Aku paling tidak suka jalan ini karena terlalu gelap untukku. Sebenarnya ada
dua hal yang aku tidak sukai didunia ini, yaitu gelap dan pria disampingku ini.
Henry berjalan pelan
mengikuti langkahku. Aku melirik sesaat kepadanya.

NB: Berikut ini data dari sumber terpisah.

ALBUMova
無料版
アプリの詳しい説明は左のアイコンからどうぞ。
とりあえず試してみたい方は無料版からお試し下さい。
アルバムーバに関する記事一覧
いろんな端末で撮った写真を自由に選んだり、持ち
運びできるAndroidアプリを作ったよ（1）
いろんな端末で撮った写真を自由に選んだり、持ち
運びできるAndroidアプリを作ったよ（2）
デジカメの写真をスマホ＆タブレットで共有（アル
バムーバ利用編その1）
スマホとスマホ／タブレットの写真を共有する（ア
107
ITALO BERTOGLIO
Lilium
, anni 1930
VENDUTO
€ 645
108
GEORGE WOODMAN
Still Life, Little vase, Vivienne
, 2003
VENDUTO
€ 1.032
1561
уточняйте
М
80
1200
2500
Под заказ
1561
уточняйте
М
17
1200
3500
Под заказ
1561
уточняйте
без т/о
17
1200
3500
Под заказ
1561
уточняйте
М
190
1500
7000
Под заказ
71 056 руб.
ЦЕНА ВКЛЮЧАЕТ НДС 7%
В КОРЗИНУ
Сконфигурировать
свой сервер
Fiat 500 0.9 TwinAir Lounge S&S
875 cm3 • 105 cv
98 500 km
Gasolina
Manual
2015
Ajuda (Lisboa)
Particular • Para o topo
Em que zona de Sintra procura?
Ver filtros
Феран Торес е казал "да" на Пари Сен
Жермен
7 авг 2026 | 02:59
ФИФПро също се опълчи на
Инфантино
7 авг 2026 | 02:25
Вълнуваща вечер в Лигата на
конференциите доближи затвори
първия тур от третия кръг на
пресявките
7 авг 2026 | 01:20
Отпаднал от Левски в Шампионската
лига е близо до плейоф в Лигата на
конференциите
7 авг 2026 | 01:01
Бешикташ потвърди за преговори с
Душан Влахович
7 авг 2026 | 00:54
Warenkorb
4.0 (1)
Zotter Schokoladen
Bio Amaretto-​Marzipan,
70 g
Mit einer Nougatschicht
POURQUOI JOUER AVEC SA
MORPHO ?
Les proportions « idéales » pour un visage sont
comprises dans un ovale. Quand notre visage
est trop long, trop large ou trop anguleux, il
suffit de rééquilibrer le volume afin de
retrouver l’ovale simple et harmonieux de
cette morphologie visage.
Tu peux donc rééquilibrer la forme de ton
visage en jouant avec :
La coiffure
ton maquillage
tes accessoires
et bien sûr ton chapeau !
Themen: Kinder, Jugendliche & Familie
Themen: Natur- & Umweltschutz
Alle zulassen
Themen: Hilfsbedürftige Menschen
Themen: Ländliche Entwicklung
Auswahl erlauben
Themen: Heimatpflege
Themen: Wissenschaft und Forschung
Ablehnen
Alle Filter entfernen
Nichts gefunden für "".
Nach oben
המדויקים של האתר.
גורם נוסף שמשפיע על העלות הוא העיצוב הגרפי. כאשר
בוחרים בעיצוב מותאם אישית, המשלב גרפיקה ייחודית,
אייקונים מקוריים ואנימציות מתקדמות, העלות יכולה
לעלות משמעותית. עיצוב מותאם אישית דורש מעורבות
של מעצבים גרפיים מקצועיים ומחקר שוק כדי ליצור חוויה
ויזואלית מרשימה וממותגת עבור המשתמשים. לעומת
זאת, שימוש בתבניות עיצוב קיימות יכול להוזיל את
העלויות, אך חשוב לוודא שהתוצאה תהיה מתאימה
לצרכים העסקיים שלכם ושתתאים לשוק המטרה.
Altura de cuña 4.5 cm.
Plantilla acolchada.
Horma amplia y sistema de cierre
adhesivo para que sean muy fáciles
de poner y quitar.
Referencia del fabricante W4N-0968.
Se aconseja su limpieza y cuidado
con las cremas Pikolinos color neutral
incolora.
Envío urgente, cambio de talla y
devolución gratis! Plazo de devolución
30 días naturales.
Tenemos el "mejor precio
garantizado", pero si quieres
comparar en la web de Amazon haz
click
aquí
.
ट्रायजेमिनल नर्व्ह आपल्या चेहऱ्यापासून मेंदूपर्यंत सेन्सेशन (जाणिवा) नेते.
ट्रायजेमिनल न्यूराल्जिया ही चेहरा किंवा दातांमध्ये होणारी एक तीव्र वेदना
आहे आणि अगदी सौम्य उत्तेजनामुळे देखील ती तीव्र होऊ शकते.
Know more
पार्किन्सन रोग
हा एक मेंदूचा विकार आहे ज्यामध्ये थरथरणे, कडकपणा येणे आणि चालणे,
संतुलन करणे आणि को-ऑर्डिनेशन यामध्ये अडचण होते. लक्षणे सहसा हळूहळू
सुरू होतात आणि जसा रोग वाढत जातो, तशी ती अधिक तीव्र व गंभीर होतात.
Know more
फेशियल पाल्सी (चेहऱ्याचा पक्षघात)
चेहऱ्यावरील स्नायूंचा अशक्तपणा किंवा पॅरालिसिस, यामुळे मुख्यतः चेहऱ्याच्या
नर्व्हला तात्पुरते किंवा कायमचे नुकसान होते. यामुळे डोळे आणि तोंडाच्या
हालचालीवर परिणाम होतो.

Wajahnya yang memucat dan
tingkahnya yang aneh memperlihatkan penderitaannya melawan dingin. Ternyata
mantel tebal yang dipakainya belum cukup untuk menghangatkan pria berkulit
putih ini. Kukira Malaysia sudah sangat dingin dibandingkan Indonesia, sekarang
aku tahu kebenarannya.
“Astaga. Aku bisa mati
kedinginan disini. Uhh.. Pedagang itu memang penipu”, omel Henry yang masih
sangat fasih berbahasa Indonesia. Entah apa yang ia maksud, tapi aku hanya
meliriknya. Paling tidak itu cukup memberitahunya jika aku mendengarkan
ocehannya.
“Kau tahu, meskipun Malaysia
dingin tapi itu semua tak berarti jika aku membawa mantelku yang mahal. Ah.. salahku juga lupa membawa mantelku itu. Dan bodohnya, aku justru
membeli mantel dari pedagang biasa. Ahh.. “, jelasnya. Sekarang aku tahu arah
pembicaraanya. Aku juga tahu kalau aku tidak menghentikan omelannya, dia akan
memaki pedagang itu.
“Sudahlah. Bagaimanapun juga mantelmu itu sudah membantumu melewati malam
ini”, kataku berfikir positif. Dia berhenti dan meraih kedua tanganku dari jaket
coklat yang aku pakai. Dia menatap lurus kearahku seakan ingin melahapku dengan
tatapannya.
“Tasya…”, desah Henry.
“Aku.. lupa meminta kembalian ke pedagang itu”. Aku tersenyum geli
mendengar pernyataan yang tidak penting itu darinya. “Kau mengagetkanku. Ya ampun,
ternyata tak ada yang berubah dari berudu yang aku kenal”, kataku selesai
tertawa.
“Apa? Aku bukan lagi berudu. Aku sudah menjadi katak dewasa sekarang,
dan aku akan menjadi pangeran suatu saat nanti”, bantahnya.
“Iya.. iya.. bermimpilah. Umur 20 tahun tak merubah mimpimu menjadi
pangeran katak.”
“Tasya…”, panggilnya.
Henry menarik nafas dalam kemudian menghembuskannya. “Maukah kamu
menjadi putri yang akan merubahku jadi pangeran?”, tanyanya serius. Aku
mengerjapkan mataku beberapa kali. Aku tak tahu harus berkata apa. Sepi.
“Kau hanya tinggal menggangguk saja”, pintanya. Aku menggangguk.
Aku sendiri tak percaya dengan Henry atau jawabanku padanya. Tapi yang
jelas, setelah mala mini, tak akan ada yang sama lagi diantara kami.